TRY IT →
Among the lines below, copy each one in which "auto" appears.

PROVIDED RECORDS →
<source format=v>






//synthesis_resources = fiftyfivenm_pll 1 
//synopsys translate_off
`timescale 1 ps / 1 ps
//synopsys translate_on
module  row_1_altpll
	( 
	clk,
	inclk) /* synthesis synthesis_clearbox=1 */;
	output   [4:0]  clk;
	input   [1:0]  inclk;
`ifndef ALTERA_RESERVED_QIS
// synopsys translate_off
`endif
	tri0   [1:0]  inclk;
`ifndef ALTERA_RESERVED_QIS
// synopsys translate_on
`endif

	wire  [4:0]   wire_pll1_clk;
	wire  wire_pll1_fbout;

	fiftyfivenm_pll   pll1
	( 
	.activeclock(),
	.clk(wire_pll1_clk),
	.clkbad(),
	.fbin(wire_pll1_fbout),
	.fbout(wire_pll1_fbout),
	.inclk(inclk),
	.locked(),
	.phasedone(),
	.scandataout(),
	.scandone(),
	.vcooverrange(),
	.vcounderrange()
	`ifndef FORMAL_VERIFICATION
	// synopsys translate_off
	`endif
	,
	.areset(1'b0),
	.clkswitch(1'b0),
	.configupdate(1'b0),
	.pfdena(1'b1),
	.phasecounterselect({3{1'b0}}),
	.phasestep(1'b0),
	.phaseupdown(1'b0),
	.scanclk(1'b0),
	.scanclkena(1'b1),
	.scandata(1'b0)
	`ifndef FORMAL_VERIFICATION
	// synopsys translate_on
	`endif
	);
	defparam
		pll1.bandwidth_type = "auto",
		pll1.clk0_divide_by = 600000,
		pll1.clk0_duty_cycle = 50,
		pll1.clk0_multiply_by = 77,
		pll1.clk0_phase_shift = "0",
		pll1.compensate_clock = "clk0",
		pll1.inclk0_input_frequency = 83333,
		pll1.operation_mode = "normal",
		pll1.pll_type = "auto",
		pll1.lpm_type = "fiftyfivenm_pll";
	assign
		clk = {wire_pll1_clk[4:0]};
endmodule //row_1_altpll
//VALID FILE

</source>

---

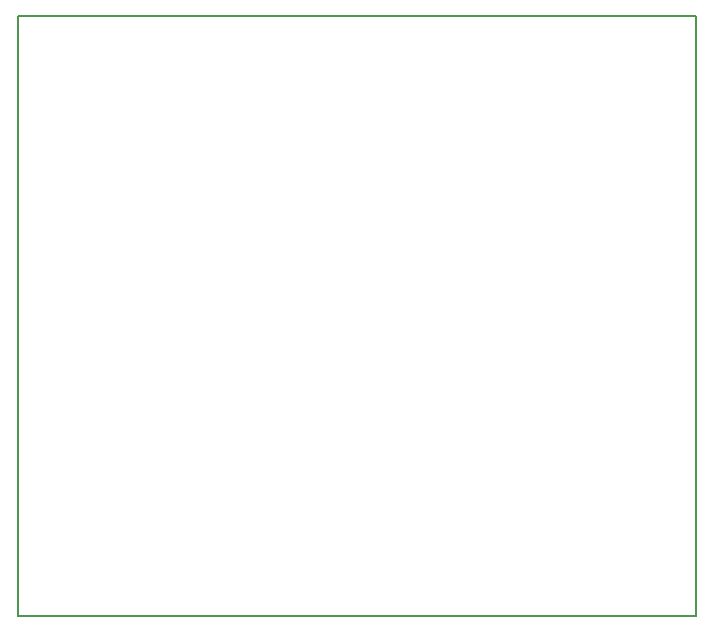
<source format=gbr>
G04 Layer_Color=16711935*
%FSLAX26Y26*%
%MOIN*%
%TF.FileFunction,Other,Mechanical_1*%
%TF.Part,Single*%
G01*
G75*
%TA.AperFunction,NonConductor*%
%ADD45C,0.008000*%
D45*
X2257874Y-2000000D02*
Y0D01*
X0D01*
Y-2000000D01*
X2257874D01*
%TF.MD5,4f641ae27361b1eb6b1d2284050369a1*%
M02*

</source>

SOLVED EXERCISE →
		pll1.bandwidth_type = "auto",
		pll1.pll_type = "auto",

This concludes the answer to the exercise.